Суета и вечность главного праздника Осетии

Колумнист Sputnik Дзерасса Биазарти о необычном путнике, который пройдет по извилистым дорогам Осетии незамеченный суетящимися людьми
Подписывайтесь на Sputnik в Дзен

Клены опадают осенними звездами, хрупкими, светлыми, остроконечными… В утреннем тумане так и светятся на черной земле. Поздняя осень притаилась на самых верхушках деревьев. Едва касается тонких, ломких веток своими птичьими лапами и роняет последнее золото на остывшую дорогу, по которой совсем скоро пройдет зима.

Но прежде зимы пройдет по извилистым, крутым дорогам Осетии-Алании необычный путник. Время застынет в эти ноябрьские дни, и утренние туманы, и сиреневые сумерки станут еще тише, чем раньше. Замрут в почтении по обочинам камни, не знающие времени. И птица, готовая вспорхнуть ввысь почуяв зиму, будет склевывать с небосвода холодные искорки и ронять ему под ноги, под копыта его белокрылого коня.

Осень теперь невесомая, прозрачная, дворники уже сожгли ее рыжую шубу. Расцарапали метлами пепловые залысины на земле. Сидят у костра и пьют араку. Праздничная неделя ноября дымится - Лаегтыдзуары къуыри. От Моздока до Цхинвала. С первой ночи Гаелаергаевдаен Хуцаубон, когда откормленный бычок с разноцветными лентами на рогах идет на заклание, до последнего дня, когда праздник проводят: "Уастырджийы фаедзаехсаен!"

Семицветной дугой от земли к земле через небеса… Суетливое время в городе. Все смотрят под ноги, переставляют их энергично - столько надо успеть сделать за неделю. Сколько дорог пройти, порогов переступить. Мужчины загодя званы в гости. Женщины домой спешат – три ребра варить, три пирога печь, молиться за своих мужчин, не смея даже имени их покровителя всуе вслух произносить. Будут шептать: "Лаегты Дзуар, Лаегты Дзуар…" - замешивая тесто. "Лаегты Дзуар, Лаегты Дзуар!" - ломая в руках белый сыр для начинки. И прикроют глаза, заслышав, как за накрытым их руками столом мужчины творят Кувын...

Мясники теперь ног не чуют: столько скота забьют в эту неделю! Продают жертвенное мясо не покладая рук. Откладывают "своим" помоложе, чужим и так сойдет. На мясо теперь спрос велик.

Данные для упражнения:
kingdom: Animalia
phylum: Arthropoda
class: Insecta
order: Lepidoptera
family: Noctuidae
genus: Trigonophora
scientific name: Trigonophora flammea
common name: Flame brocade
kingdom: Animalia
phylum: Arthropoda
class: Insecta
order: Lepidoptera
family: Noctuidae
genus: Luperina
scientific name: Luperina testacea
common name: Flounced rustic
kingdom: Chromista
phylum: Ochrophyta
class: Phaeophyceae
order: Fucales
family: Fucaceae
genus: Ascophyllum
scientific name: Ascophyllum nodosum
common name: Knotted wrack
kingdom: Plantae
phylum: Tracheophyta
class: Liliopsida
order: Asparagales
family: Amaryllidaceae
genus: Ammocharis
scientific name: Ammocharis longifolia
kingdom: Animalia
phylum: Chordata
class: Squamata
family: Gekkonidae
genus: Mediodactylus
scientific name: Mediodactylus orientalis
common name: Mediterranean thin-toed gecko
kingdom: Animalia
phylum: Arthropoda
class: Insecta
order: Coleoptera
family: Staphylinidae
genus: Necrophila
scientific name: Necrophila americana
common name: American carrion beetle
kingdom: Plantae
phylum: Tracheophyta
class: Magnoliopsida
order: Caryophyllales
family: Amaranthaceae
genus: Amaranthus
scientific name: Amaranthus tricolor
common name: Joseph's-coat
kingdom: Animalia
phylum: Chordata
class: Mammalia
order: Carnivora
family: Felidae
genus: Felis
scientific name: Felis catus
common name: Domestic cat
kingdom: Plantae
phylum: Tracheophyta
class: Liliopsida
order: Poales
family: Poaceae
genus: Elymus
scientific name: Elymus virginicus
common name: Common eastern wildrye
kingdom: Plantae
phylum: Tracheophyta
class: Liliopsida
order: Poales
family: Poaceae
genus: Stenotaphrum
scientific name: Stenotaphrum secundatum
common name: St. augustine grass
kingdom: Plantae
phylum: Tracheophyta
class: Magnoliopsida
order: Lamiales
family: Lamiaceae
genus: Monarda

Список заданий:
1. Найдите в записях все строки со словом «scientific» и выпишите их, учитывая регистр букв.
2. Продолжите очерк о главном празднике Осетии сразу после его последнего предложения.
Очерк о главном празднике Осетии и записи между собой никак не связаны.

Выполненные задания:
1.
scientific name: Trigonophora flammea
scientific name: Luperina testacea
scientific name: Ascophyllum nodosum
scientific name: Ammocharis longifolia
scientific name: Mediodactylus orientalis
scientific name: Necrophila americana
scientific name: Amaranthus tricolor
scientific name: Felis catus
scientific name: Elymus virginicus
scientific name: Stenotaphrum secundatum

2.
А мальчишки во дворах глазеют в небо: "Хоть раз бы увидеть всадника, застывшего в золотистых облаках…" Над горными пиками, над крышами городов, сел. Говорят, в одном маленьком городе следы крыльев его чудесного коня Арфаена по сей день в небе разглядеть можно. Сколько лет прошло, а люди помнят, какой снегопад принес он однажды на своих крыльях. Снег сыпал три дня или три года…

Пока дети в небо смотрят, взрослые спорят до хрипоты: "Три дня. Нет, три года. Молодой был. Нет, старый. Борода была. Нет, не было…!" В шуме этих споров даже Терек с Лиахвой утонули. А они все смотрят в небо, надеются его картинного, лубочного в плаще, летящем по осеннему ветру узреть… Только зря. Нет его в небе над нами.

Едем в дорожной толчее через всю святую неделю. Железо с железом спорит, сигналит, бесится. Деньги соперничают с деньгами, власть с безвластием, гордыня с тщеславием. А на дороге старик. Откуда он здесь, худой, уставший, брошенный всеми, седобородый? Идет куда-то пешком. "Совсем из ума выжил!" – сигналят водители, орут, сквернословят. А он идет себе, словно и не слышит, не оборачивается и с дороги не уходит. Глаза слезятся от холода…Или плачет?

Несется Алания мимо, словно бешенный хаераег. Суетливая неделя - Лаегтыдзуары къуыри, столько всего надо успеть, столько порогов переступить, столько раз Ему помолиться. Огненной аракой, терпким пивом… Вот и некому посмотреть, что ноги того старика земли не касаются, идет он над землей и плачет.

Уходит куда-то…

Навсегда.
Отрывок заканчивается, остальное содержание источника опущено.